In this study, that will be published soon in the International Journal of African Higher Education, they observed the frequently unclear and inferior role of participation in international collaboration and “token presence” of Africans in Global North research projects. Access to and knowledge of funding opportunities became an early determinant in the “pecking order” of the partners involved in the collaboration. They concluded that the African researchers lack of insight and access to funding opportunities in the Global North which significantly reduced their ability to influence and shape collaborative research projects.

It is refreshing that Norway has made a decision that explicitly and directly encourages Southern institutions to lead and manage joint international projects. According to the recent African proposals submitted to NORAD for NORHED program support, the majority of them have taken the new approach. Furthermore, the program is intent on more resources and expenditures for the institutions in the South. It also encourages multi-institutional and multi-country partnerships, South-South-North.

This indeed is a progressive policy in the North-South partnerships in which the South is encouraged to lead the partnerships as well as utilize the majority of the joint resources. It may be speculative, but this approach may play a positive role in the search for sustainability—a common recent thread among development agencies in the North.

Africa now attracts considerable—economic, political and cultural—interest from around the world. It is thus important that the continent insists on the ground rules for meaningful and productive conversation and the determination of desired outcome in its engagement with the new and old crop of partners, unencumbered by the uneven power dynamics.

Diaspora mobilization

The recruitment and deployment of the (intellectual) diaspora has been on the radar for some time now. In early 2000, the French government supported the Institut de Recherche pour le Développement a major global study to document and analyze the state, role and implications of the intellectual diaspora, including Africans. That study generated a rich body of knowledge on this emerging—and important—trend.

Recently, the European Union sponsored a similar study which chronicled the issues—opportunities and challenges—of deploying the African intellectual diaspora. The Carnegie Corporation of New York has also recently committed funding to deploy the intellectual diaspora targeting a number of African countries. The African Union has also officially declared its diaspora as the sixth sub-region, which it hopes to actively draw in the transformation of the continent.

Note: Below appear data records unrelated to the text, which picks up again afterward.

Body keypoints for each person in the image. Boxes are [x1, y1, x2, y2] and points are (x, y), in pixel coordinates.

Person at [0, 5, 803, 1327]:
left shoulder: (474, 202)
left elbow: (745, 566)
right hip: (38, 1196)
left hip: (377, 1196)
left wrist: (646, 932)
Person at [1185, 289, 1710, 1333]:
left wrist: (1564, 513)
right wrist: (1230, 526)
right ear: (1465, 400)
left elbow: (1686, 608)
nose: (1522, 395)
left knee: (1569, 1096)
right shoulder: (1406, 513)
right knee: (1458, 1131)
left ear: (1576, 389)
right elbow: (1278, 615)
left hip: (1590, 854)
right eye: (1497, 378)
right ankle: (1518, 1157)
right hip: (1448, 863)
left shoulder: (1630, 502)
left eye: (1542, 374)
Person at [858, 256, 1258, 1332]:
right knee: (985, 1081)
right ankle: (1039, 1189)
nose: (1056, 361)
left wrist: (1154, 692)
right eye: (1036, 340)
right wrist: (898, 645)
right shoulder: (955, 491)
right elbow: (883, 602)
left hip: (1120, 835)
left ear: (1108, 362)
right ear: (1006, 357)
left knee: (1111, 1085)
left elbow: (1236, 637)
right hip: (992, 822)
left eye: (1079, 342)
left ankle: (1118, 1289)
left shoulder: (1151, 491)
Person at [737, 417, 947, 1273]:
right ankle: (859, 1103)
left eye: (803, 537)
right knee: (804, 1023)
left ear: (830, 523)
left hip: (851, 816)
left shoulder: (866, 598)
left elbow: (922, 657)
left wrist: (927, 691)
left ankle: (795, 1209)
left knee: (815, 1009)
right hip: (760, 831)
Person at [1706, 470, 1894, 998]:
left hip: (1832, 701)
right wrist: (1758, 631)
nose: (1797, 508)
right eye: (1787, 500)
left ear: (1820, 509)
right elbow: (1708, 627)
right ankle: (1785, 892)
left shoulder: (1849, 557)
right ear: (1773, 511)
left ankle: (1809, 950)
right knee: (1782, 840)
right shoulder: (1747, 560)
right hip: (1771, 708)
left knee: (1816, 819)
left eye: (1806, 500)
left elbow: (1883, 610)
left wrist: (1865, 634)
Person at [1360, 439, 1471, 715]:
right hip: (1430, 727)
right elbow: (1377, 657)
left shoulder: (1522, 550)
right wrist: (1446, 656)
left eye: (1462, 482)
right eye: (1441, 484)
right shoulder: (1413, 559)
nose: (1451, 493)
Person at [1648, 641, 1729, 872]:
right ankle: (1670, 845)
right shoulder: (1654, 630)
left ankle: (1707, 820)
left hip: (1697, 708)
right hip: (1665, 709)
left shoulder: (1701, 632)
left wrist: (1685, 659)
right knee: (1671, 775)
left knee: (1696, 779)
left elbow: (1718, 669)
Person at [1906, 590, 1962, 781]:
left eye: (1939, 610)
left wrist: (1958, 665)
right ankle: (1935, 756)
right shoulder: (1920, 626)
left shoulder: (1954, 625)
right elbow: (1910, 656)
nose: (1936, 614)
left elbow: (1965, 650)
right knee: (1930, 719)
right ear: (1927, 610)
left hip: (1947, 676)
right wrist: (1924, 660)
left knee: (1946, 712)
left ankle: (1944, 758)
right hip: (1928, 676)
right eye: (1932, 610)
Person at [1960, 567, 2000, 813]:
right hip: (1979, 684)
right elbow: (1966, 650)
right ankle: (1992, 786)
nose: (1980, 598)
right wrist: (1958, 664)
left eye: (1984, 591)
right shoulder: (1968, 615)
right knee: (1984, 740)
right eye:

To be sure, recruiting and deploying the African intellectual diaspora is beset with multiple social, cultural, academic, economic and political challenges as the forces that trigger the movement of human capital are numerous, diverse, complex, and dynamic. This intricate reality calls for robust, multifaceted and multidimensional approaches—including the emerging practice noted here—to effectively harness it. A while back, I argued that deploying the intellectual diaspora is mutually beneficial both for the North and the South—and thus the strategy is as “good for the goose as it is for the gander”.

Conclusion

Since the last decade, Africa has generated considerable economic, political, cultural and strategic interest globally. Accordingly, the continent attracts numerous players in different fronts—including partnerships in higher education development. Though interest in development cooperation (otherwise known as aid) is largely waning, some progressive trends are emerging in a few corners. These trends include a long-term commitment to joint academic and research cooperation, the shifting of the Southern partners to the driver seats to lead and manage cooperation, as well as the deployment of the intellectual diaspora.  

These are commendable—and progressive—policy developments and practices which took decades of intellectual debates, political maneuvering and lessons of experience to materialize. Their success and impact however depend on 1) moderating existing power dynamics 2) changing the entrenched discourse and culture and 3) establishing a new norm and protocol of engagement and implementation—subjects for future (higher education) research and analysis.